# Difference between a Trading Halt and Suspension from Official Quotation?



## Prospector (9 May 2007)

AAN today announced the Suspension pending an announcement, while normally the words used a Trading Halt.  Is it just a terminology thing because to me the word 'Suspension' sounds more ominous that a halt.


----------



## GreatPig (9 May 2007)

I may be wrong, but I think a trading halt is limited to 48 hours while a suspension can be much longer.

I don't think it's necessarily ominous, but depends on the nature of the reason for the suspension. It may just be due to some activity that takes longer than 48 hours.

GP


----------



## Damuzzdu (9 May 2007)

You might find this from ASX website interesting reference material.

http://www.asx.com.au/ListingRules/guidance/gn16_trading_halts.pdf

Trading halts are normally given for up to 48 hours.

- Listed entries

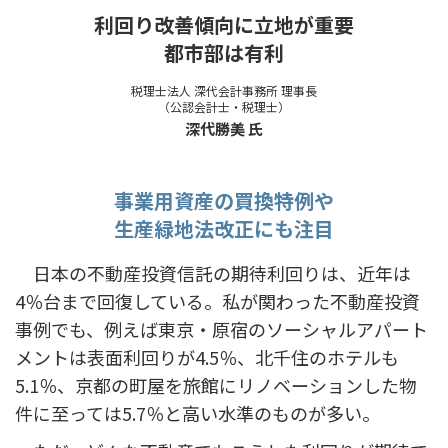
利回り改善傾向に立地が重要
都市部は有利
税理士法人 深代会計事務所 理事長
（公認会計士・税理士）
深代勝美 氏
事業用資産の買換特例や
生産緑地法改正にも注目
日本の不動産投資信託の期待利回りは、近年は
4％台まで回復している。私が関わった不動産投資
事例でも、例えば東京・原宿のソーシャルアパート
メントは表面利回りが4.5％、北千住のホテルも
5.1％、京都の町屋を旅館にリノベーションした物
件に至っては5.7％と高い水準のものが多い。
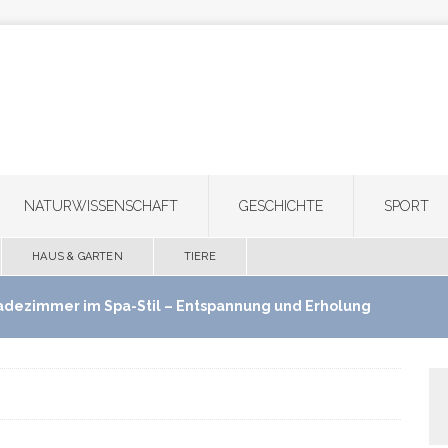
NATURWISSENSCHAFT
GESCHICHTE
SPORT
HAUS & GARTEN
TIERE
adezimmer im Spa-Stil – Entspannung und Erholung
use schaffen
HAUS & GARTEN
ultifunktionale Haartrimmer: Ein Gerät für Bart,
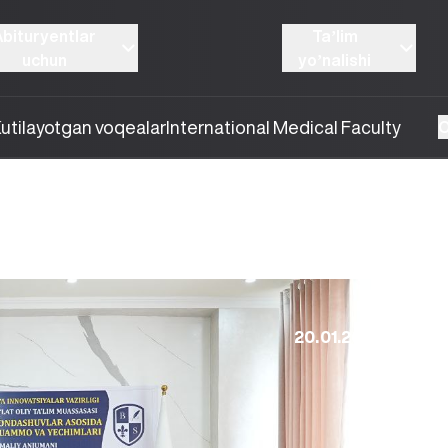
Abituryentlar
Taʼlim
uchun
yoʼnalishi
utilayotgan voqealar
International Medical Faculty
O
20.01.2025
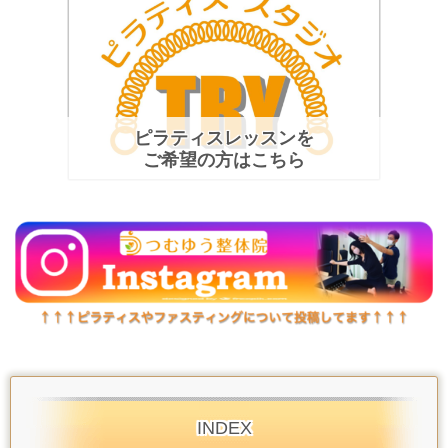
ピラティスレッスンを
ご希望の方はこちら
INDEX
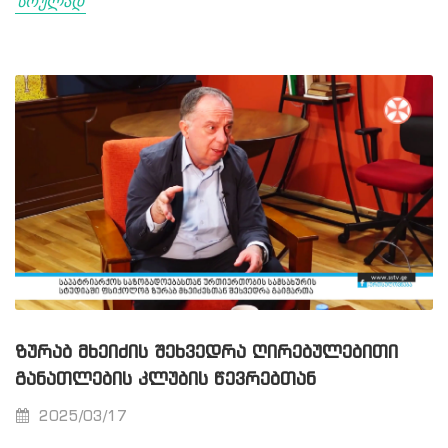
სრულად
ᲖᲣᲠᲐᲑ ᲛᲮᲔᲘᲫᲘᲡ ᲨᲔᲮᲕᲔᲓᲠᲐ ᲦᲘᲠᲔᲑᲣᲚᲔᲑᲘᲗᲘ
ᲒᲐᲜᲐᲗᲚᲔᲑᲘᲡ ᲙᲚᲣᲑᲘᲡ ᲬᲔᲕᲠᲔᲑᲗᲐᲜ
2025/03/17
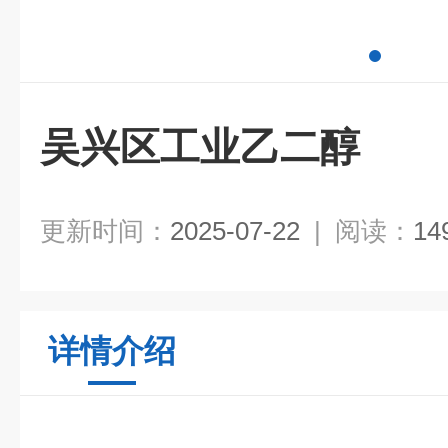
吴兴区工业乙二醇
更新时间：
2025-07-22
|
阅读：
14
详情介绍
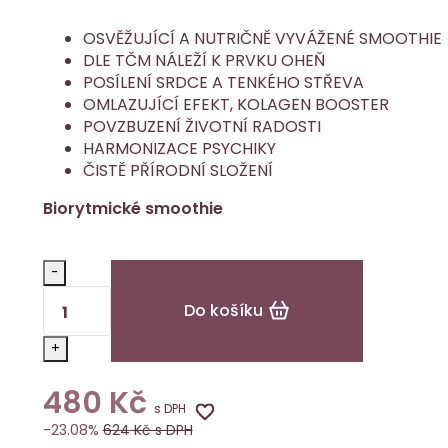
OSVĚŽUJÍCÍ A NUTRIČNĚ VYVÁŽENÉ SMOOTHIE
DLE TČM NÁLEŽÍ K PRVKU OHEŇ
POSÍLENÍ SRDCE A TENKÉHO STŘEVA
OMLAZUJÍCÍ EFEKT, KOLAGEN BOOSTER
POVZBUZENÍ ŽIVOTNÍ RADOSTI
HARMONIZACE PSYCHIKY
ČISTĚ PŘÍRODNÍ SLOŽENÍ
Biorytmické smoothie
-
Do košíku
+
480
Kč
s DPH
-23.08%
624
Kč s DPH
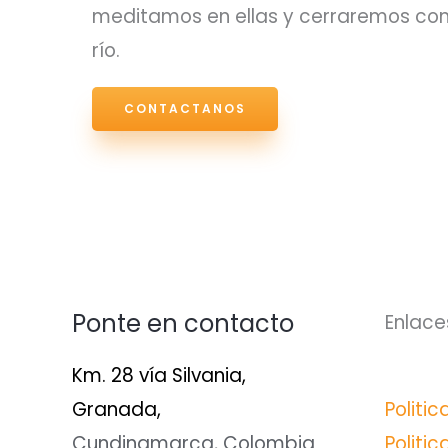
meditamos en ellas y cerraremos con 
río.
CONTACTANOS
Ponte en contacto
Enlace
Km. 28 vía Silvania,
Politi
Granada,
Politi
Cundinamarca, Colombia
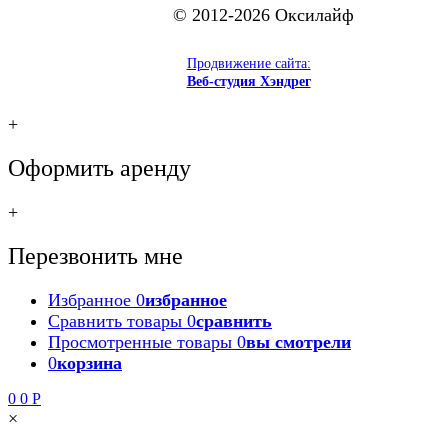
© 2012-2026 Оксилайф
Продвижение сайта:
Веб-студия Хэндрег
+
Оформить аренду
+
Перезвонить мне
Избранное
0
избранное
Сравнить товары
0
сравнить
Просмотренные товары
0
вы смотрели
0
корзина
0
0
Р
×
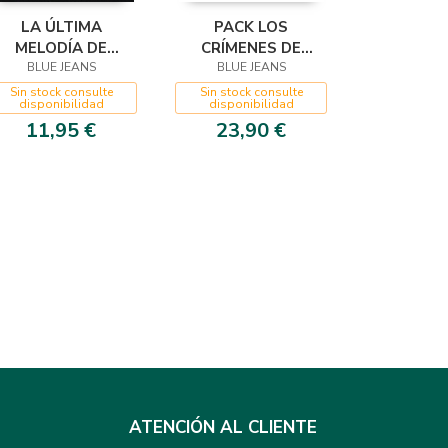
LA ÚLTIMA
PACK LOS
MELODÍA DE
CRÍMENES DE
BLUE JEANS
CHOPIN
CHOPIN + LA
BLUE JEANS
ÚLTIMA MELODÍA
Sin stock consulte
Sin stock consulte
disponibilidad
disponibilidad
DE CHOPIN
11,95 €
23,90 €
ATENCIÓN AL CLIENTE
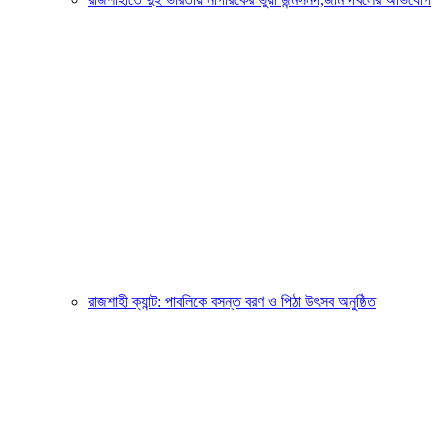
রাজশাহী ক্যান্ট: পাবলিকে বসন্ত বরণ ও পিঠা উৎসব অনুষ্ঠিত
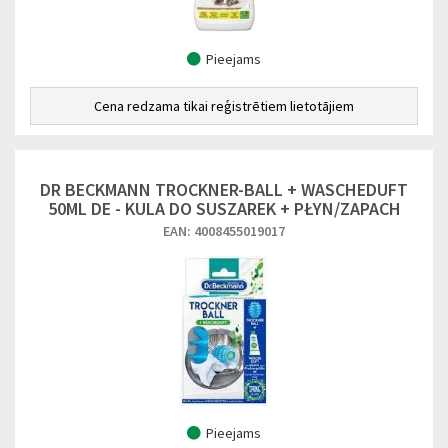
Pieejams
Cena redzama tikai reģistrētiem lietotājiem
DR BECKMANN TROCKNER-BALL + WASCHEDUFT
50ML DE - KULA DO SUSZAREK + PŁYN/ZAPACH
EAN: 4008455019017
Pieejams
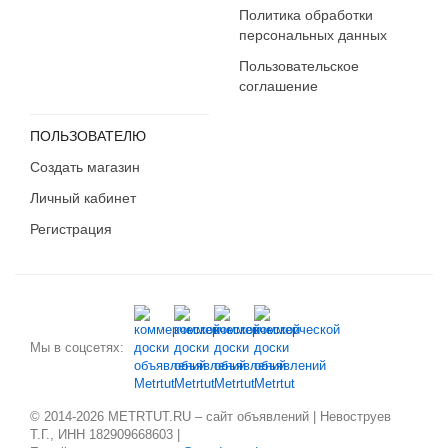
Политика обработки
персональных данных
Пользовательское
соглашение
ПОЛЬЗОВАТЕЛЮ
Создать магазин
Личный кабинет
Регистрация
Мы в соцсетях:
© 2014-2026 METRTUT.RU – сайт объявлений | Невоструев
Т.Г., ИНН 182909668603 |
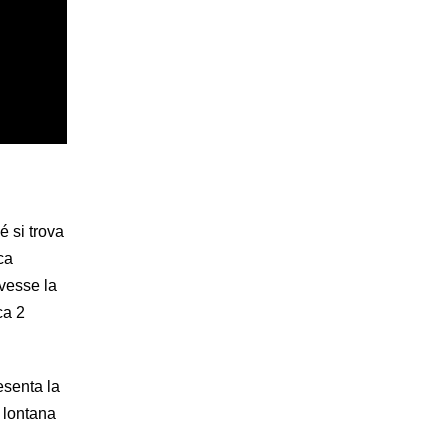
 si trova
ca
avesse la
ca 2
esenta la
ù lontana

- Instructions
• A. Can you quote the stretch of the forum thread on trading halts and suspensions from "I may be wrong, but" through "Damuzzdu (9 May 2007)"?
• B. Can you extend the forum thread on trading halts and suspensions, picking up after its final sentence?

- Responses for each task
• A.
I may be wrong, but I think a trading halt is limited to 48 hours while a suspension can be much longer.

I don't think it's necessarily ominous, but depends on the nature of the reason for the suspension. It may just be due to some activity that takes longer than 48 hours.

GP


----------



## Damuzzdu (9 May 2007)

• B.
http://www.asx.com.au/investor/education/basics/trading_halts.htm

If the company can not release the announcement in that timeframe the ASX will place the company into suspension, until such time that the company can make the announcement to the market.

A good example recently was GDN.

See 27/4/07 GDN asks for Trading halt pending announcement.

Prior to market open on 1/5/07 ASX places GDN into suspension (at request of company).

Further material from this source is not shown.